Medical Device Daily Washington Editor

WASHINGTON – “The best way to predict the future is to invent it.”

The quote belongs to Alan Kay, one of the pioneers of personal computing in the 1970s and 1980s. Kay’s work led to the development of today’s modern computer workstations, including the use of overlapping-window interfaces, desktop publishing, and even laser printing.

In an address during this week’s annual meeting of the Medical Device Manufacturers Association (MDMA; Washington), Mark McClellan, administrator of the Centers for Medicare & Medicaid Services (CMS, Baltimore), borrowed Kay’s words to describe some of the changes currently under way at his agency.

This is the third year in a row McClellan, formerly FDA commissioner, has spoken at the MDMA meeting. This year’s talk highlighted the agency’s more aggressive policy of technological adoption leading to better patient outcomes.

“So much of what we are trying to achieve with our country’s health policy depends on medical technology to bring better, safer medical technologies,” he told the device audience at the Madison Hotel here on Wednesday. “We need to work together to find better ways for doctors and patients to use these devices to achieve greater benefit, while avoiding excess spending, and making the process as efficient as possible.”

McClellan said that when he thinks of the device sector, he often thinks of the information technology revolution. He said Kay’s quote is fitting for medical devices. “There are lots of small medical device and technology companies working hard to make healthcare better,” he said.

Government’s role should foster innovation, not hinder it, McClellan said, which means agencies such as CMS need to take a more active role in understanding and following the technology, then making it available to its beneficiaries.

“Really smart people with reasonable funding can do just about anything that doesn’t violate too many of Newton’s laws,” he said, quoting Kay again. But he said that most device companies would probably add, “Don’t run afoul of the FDA approval process and Medicare coverage decisions.”

McClellan said there’s a balancing act in government’s involvement in healthcare. “Government’s substantial involvement in financing means product markets are much larger than if individuals had to pay for the care and technology on their own, without government subsidies,” he said. “But the concerning side of course is what happens if requirements get in the way of adding real value because they are not based on the best and latest science.”

As part of the Medicare Modernization Act (MMA), the agency’s goal, in addition to the very public debate about prescription drugs, is to make its actions “more transparent, predictable and evidence-based,” McClellan said.

The word “transparent” is bandied about a lot in Washington, but he said CMS’s activities since the beginning of the year and going forward will demonstrate how the agency is transitioning from payer to healthcare provider.

“This is the best opportunity in a generation to fundamentally improve our system for improving the delivery of healthcare in this country,” he said. “We are making policy more focused on quality, more responsive to patient preferences, market forces, and more alert to cost.
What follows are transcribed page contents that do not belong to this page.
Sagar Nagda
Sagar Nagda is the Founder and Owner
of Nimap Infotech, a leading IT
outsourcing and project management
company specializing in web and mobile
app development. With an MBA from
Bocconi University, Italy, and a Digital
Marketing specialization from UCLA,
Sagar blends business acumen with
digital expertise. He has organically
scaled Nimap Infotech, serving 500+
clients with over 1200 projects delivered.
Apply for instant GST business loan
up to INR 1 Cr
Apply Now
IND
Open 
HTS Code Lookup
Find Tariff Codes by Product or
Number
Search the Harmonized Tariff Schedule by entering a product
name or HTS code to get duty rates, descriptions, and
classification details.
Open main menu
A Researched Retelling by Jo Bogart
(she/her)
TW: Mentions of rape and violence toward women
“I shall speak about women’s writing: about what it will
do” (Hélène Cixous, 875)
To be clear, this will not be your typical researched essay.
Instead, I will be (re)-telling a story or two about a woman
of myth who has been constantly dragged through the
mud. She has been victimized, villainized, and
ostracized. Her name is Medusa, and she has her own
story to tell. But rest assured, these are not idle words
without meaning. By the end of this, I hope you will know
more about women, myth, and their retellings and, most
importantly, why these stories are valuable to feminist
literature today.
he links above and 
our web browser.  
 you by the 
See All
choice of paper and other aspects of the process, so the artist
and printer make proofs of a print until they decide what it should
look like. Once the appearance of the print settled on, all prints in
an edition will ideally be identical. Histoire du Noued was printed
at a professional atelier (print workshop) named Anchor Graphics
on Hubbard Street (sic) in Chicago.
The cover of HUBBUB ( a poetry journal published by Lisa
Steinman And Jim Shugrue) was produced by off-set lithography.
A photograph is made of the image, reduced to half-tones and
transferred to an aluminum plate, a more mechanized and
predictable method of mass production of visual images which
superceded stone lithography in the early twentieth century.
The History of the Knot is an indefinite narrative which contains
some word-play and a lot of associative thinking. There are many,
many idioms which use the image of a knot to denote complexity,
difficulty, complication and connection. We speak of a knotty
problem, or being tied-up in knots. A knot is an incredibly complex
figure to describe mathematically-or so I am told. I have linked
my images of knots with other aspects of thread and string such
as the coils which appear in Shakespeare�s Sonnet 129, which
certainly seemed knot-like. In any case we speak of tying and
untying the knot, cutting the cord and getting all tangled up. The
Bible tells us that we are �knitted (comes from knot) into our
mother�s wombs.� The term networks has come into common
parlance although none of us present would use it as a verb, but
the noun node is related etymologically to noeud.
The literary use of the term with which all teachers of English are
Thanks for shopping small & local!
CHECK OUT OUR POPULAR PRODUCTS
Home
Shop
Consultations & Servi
And to award those companies that meet those core goals.”

The key to program savings is to support innovative new treatments that help patients live longer and better lives, McClellan said. Because the CMS program is so large – more than $500 billion spent last year – its actions have an impact on the overall healthcare system in the United States.

McClellan said new coverage decisions have included new preventative care and screenings, and the push toward electronic prescribing and electronic medical records. “There has not been enough progress in electronic records or coordinated care,” he said. “We are not preventing complications as much as we should, supporting the business case for improved quality.”

Most of what Medicare spends today deals with complications of chronic diseases after they occur – dialysis, controlling diabetes, complications with lung disease – all of which can be avoided with more proactive care, McClellan said.

CMS’s latest push toward pay-for-performance initiatives and coverage with evidence decisions are all examples of the how the agency is using and embracing greater technological innovation, the administrator said. “Hospitals get paid more when patients get better care, when there are fewer complications, readmissions, lower costs overall,” McClellan explained. “Until now, there wasn’t a business case for it because Medicare previously paid you less for fewer visits.”

Devices have played a big role in much of CMS’s most recent coverage decisions and the push for its coverage with evidence development initiative, including implantable cardioverter defibrillators and ultrasound treatment for healing bone fractures (Medical Device Daily, May 18, 2005).

“The best way to maximize quality of outcomes is to use new technology as effectively as possible and to maximize investment in medical devices and other innovation,” he said. “Effective public-private partnerships are key to success in this area.”

Nancy Briefs, new MDMA chair and president and CEO of Percardia (Merrimack, New Hampshire), said the MMA is good news for devices. “The MMA will have a profound impact on the medical device industry – payment of new technologies, increased coverage in clinical trials and enhancements to the national coverage policy,” she said.